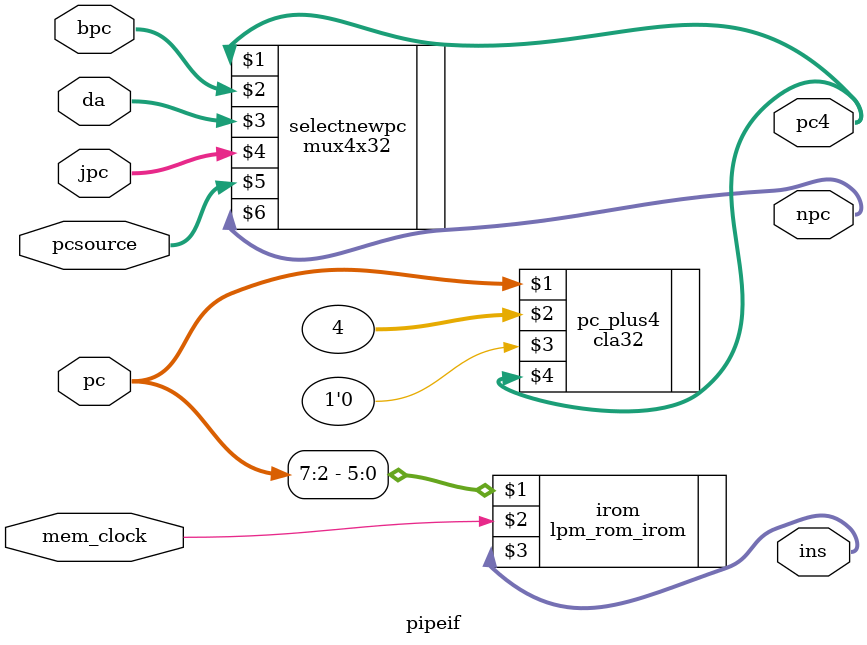
<source format=v>
module pipeif( 
	pcsource,pc,bpc,da,jpc,
	npc,pc4,ins,mem_clock );

	input [31:0] pc,bpc,da,jpc;
	input [1:0] pcsource;
	input mem_clock;
	
	output [31:0] npc,pc4,ins;

	mux4x32 selectnewpc (pc4,bpc,da,jpc,pcsource,npc);
	cla32 pc_plus4 (pc,32'h4,1'b0,pc4);
	lpm_rom_irom irom (pc[7:2],mem_clock,ins);// instruction memory.
	
endmodule
</source>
::::
Work request >> Exact copies of the lines from the one containing "output [31:0] npc,pc4,ins;" through the final line of the records are all the answer should hold.

Output >>
	output [31:0] npc,pc4,ins;

	mux4x32 selectnewpc (pc4,bpc,da,jpc,pcsource,npc);
	cla32 pc_plus4 (pc,32'h4,1'b0,pc4);
	lpm_rom_irom irom (pc[7:2],mem_clock,ins);// instruction memory.
	
endmodule
</source>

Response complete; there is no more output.